The O’Henry-esque twist to the story is that the single guy had in fact been menacing the other three with a knife and he was long gone. I had collared my first victim! Put that commendation on hold.

Epilogue

So I spent the next two years assigned to the Third Precinct, Squad 12. Kenny Hamilton’s Squad. Our sergeant was one Carl DeRosa, “CDR”, who was possibly as ballsy as Kenny. I could (and may) write a book about those two years, and the great, half-crazy characters I worked with, but I’d have to fictionalize it to protect the guilty.

Although I was typically assigned the foot post at Suffolk and Wheeler, in Central Islip, Kenny would pick me up in 321 virtually every day, so we were effectively a double car.

Over the next two years I picked up on things that would serve me incredibly well as a prosecutor for the rest of my life. I should  have been paying tuition for working alongside the master. At the risk of sounding immodest, my numbers were very impressive for a rookie without his own car, and I racked up five commendations–thanks, in no small part, to Kenny. Whenever I couldn’t avoid the Precinct (one of Kenny’s first rules), a certain desk officer would greet me as “Crime Fighter,” a nod to my enthusiasm for the job. Several senior guys whom I respected told me I had great instincts, and had a future on “the job.” I mean, I was no Kenny Hamilton, but at least I never locked up another victim again.

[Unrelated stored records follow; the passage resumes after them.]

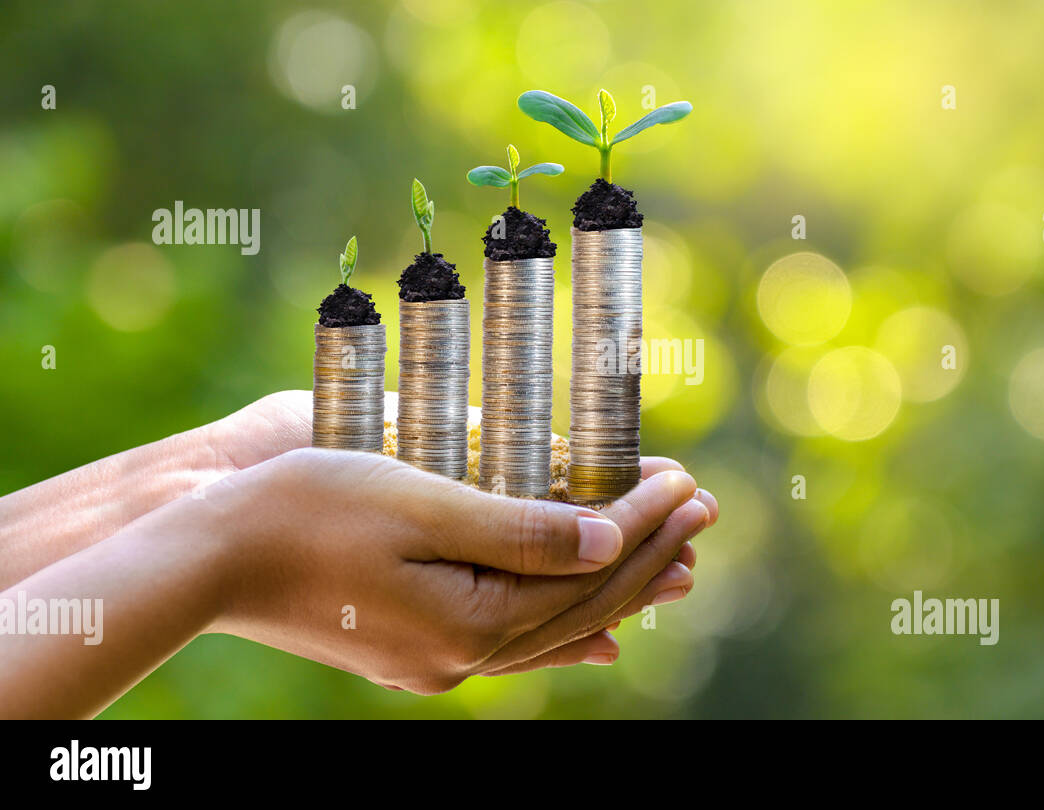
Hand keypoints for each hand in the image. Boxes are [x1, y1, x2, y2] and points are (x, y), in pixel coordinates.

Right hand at [204, 447, 711, 692]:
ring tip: (675, 562)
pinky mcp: (417, 650)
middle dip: (647, 552)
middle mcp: (464, 655)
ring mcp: (439, 660)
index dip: (642, 521)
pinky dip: (567, 626)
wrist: (209, 557)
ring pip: (557, 625)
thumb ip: (519, 529)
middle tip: (703, 511)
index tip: (688, 480)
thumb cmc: (307, 511)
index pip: (586, 569)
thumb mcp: (422, 505)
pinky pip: (517, 642)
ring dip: (619, 587)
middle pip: (583, 603)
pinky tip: (601, 633)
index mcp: (471, 621)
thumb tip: (605, 541)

I got an offer from the DA’s Office to be an Assistant District Attorney. Tough decision. My father and wife twisted my arm to go. There was talk of sending me to Headquarters as a department lawyer anyway, and I only went on the job because I didn’t want to be a lawyer in the first place.

Moreover, as much fun as Squad 12 was, it was becoming “too” much fun at times. Any old cop reading this will know what I mean. So I left the SCPD, with deep regrets, but fond memories and began a long haul as something much better than a lawyer–a prosecutor.

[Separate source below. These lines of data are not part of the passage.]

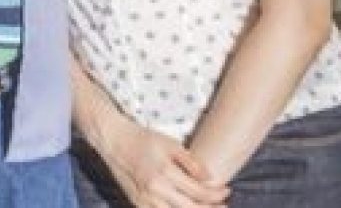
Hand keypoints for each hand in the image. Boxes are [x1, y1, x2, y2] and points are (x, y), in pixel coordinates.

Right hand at [100, 119, 228, 207]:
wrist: (113, 141)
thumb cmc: (142, 139)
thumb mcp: (171, 144)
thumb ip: (192, 163)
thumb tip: (211, 179)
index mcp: (164, 172)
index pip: (199, 192)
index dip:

As for the old crew, I still hear from Pete Knudsen, but I’ve lost touch with CDR, Eddie Rempel, Mike Stewart (“Stew Rat”), Paul Kern, Desi DeSilva, and the rest. Sadly, the hilarious hypochondriac Bob “Bullet” Bellittiri” is now gone and we lost Kenny. Supercop was mortal after all. He and I  remained close to the very bitter end.

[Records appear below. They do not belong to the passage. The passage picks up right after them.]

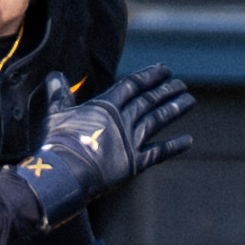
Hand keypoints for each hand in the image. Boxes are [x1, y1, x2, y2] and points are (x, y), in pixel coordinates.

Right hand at [10, 65, 194, 226]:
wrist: (66, 174)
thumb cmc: (56, 145)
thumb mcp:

My last words to Ken, at his casket, were borrowed from Kurt Russell’s Wyatt Earp character in the movie “Tombstone,” as he bids farewell to the dying Doc Holliday. Thanks for always being there, Ken.

2 thoughts on “Third Precinct Blues–In Three Acts”

  1. Kenneth Hamilton Jr. Is a piece of💩murdering, corrupt police officer who away with murdering Kenny Turner , 19 years old kid. He has assaulted many citizens, using illegal force, assault and falsely arrested many ppl. He beat me , illegally search my apt. Had my kids taken away illegally. He threw me down a flight of stairs in front of 8 other cops that did nothing. Dragged my 4 year old daughter out of the house ; I just had a 4 month old baby. I have no record, never got in trouble. All because my husband locked himself out of the apt. He forgot his keys and used our neighbors ladder to get in. They dropped the charges on me . But that low life ruined ppls lives , he just got arrested for a dwi … Got drunk hit a cop car ,,,, I am going to sue him and have him thrown back in jail. Murdering piece of garbage!!!!! Yeah I heard super cop , his father blew his brains out . Probably because he did the same thing to ppl too , just like his son .. I hope they rot in hell!!! Piece of shit destroyed my life and now he’s going to pay God damn losers !!!!!!!

    1. Ken Sr. was a hero. I don’t remember mentioning his son in my post. I won’t quarrel with your recitation of facts, with which I am personally unfamiliar; that would not be productive. However, I would observe that you have assumed things based upon the actions of Ken Sr’s son. Would you hold yourself, or anyone, accountable for the sins of their children, or the children accountable for the sins of their fathers? Think about it.